Closed Bug 1402958 Opened 7 years ago Closed 7 years ago

Extremely slow page startup due to js::str_normalize

Categories

(Core :: JavaScript Engine, defect, P2)

defect

Tracking

()

RESOLVED FIXED
mozilla58
Performance Impact medium
Tracking Status
firefox58 --- fixed

People

(Reporter: azakai, Assigned: bhackett1024)

Details

(Keywords: perf)

Attachments

(4 files)

Testcase: http://138.197.196.76/Emscripten/ClothUIWASM/

Reported to emscripten in https://github.com/kripken/emscripten/issues/5591

STR: Load the testcase link. In Chrome it very quickly in a few seconds finishes startup and shows a cloth animation. In Firefox it gets stuck with the spinner for a very very long time (minutes).

Profiling this using perf on linux nightly, I see

65.79%  JS Helper        libxul.so           [.] js::str_normalize
 7.08%  JS Helper        libxul.so           [.] SkRecorder::onDrawPosTextH
 2.73%  JS Helper        libxul.so           [.] JS_CopyPropertiesFrom
 0.48%  JS Helper        libxul.so           [.] GetPM

and with -g the execution path is

- 90.15% JSObject::enclosingEnvironment
   - 89.79% sh::TIntermConstantUnion::foldBinary
     - 89.76% sh::TIntermConstantUnion::foldBinary
       - 89.70% color_xform_RGBA<(SrcFormat)0, (DstFormat)7, (SkAlphaType)3, (ColorSpaceMatch)0>
         - 89.70% color_xform_RGBA<(SrcFormat)0, (DstFormat)6, (SkAlphaType)3, (ColorSpaceMatch)0>
           - 88.55% SkState_Shader_Blitter<StateF16>::blitRect
             - 87.09% std::vector<mozilla::SdpFingerprintAttributeList::Fingerprint, std::allocator<mozilla::SdpFingerprintAttributeList::Fingerprint> >::operator=
               - 75.59% js::str_concat
                 - 74.02% GetObjectSlotNameFunctor::operator()
                   - 70.82% js::str_normalize

So maybe that spinner keeps rendering text, and str_normalize is slow?

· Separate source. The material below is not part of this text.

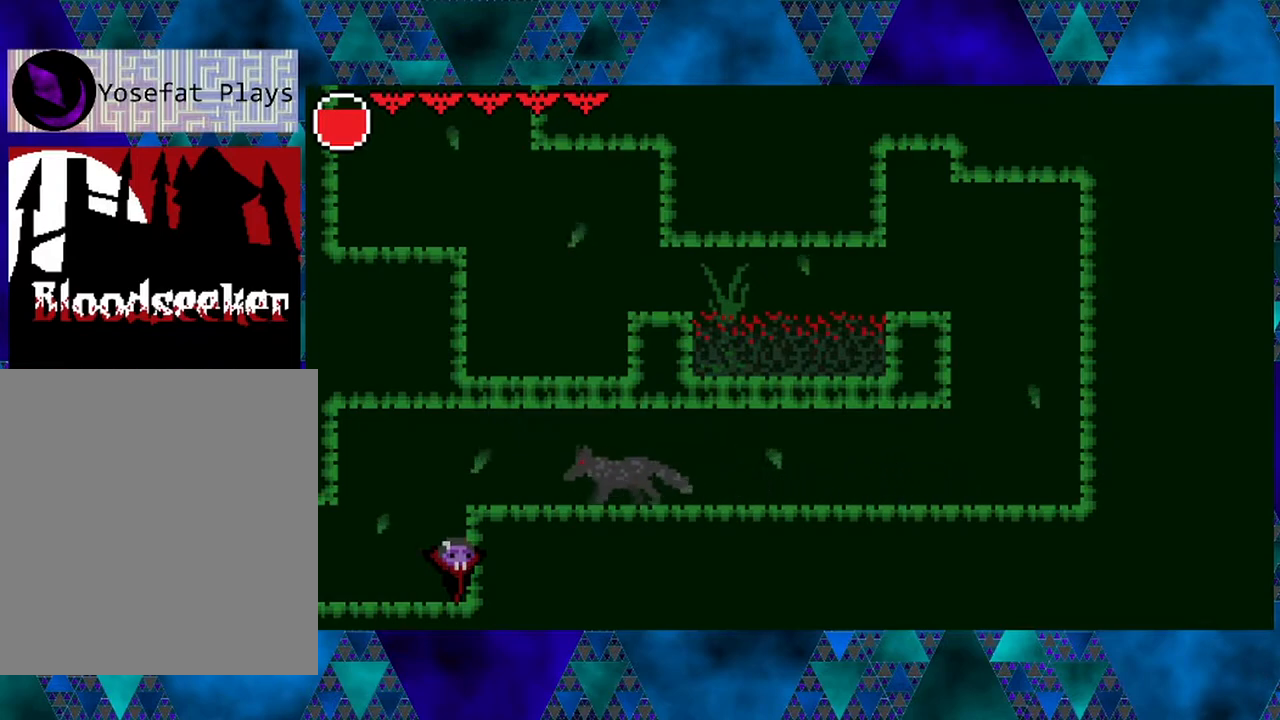
{"buttons": ["DPAD_UP"], "left_stick": "left", "right_stick": "center", "events": []}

Also possible this is a graphics bug, and those graphics methods shouldn't be calling into JS so much?
The symptoms here have changed a little over the last few days. The problem I see now is

1. Load the testcase
2. Wait til it shows the cloth UI for a few seconds
3. Close the tab

It *still* uses 100% CPU after closing it, as well as continues allocating more memory constantly. If I open multiple of those and close them all, I see multiple cores being used, basically it sends the content process into a very bad state - not hanging, but very busy with unnecessary work that consumes time and increasing memory.

Profiling one of those content processes in the bad state, I see stuff like what is pasted below. Looks like wasm ION compilation, specifically register allocation? Perhaps the reason the symptoms just changed are that wasm baseline was turned on? So an existing compilation bug went from the main thread to a background thread (while the page runs in baseline)?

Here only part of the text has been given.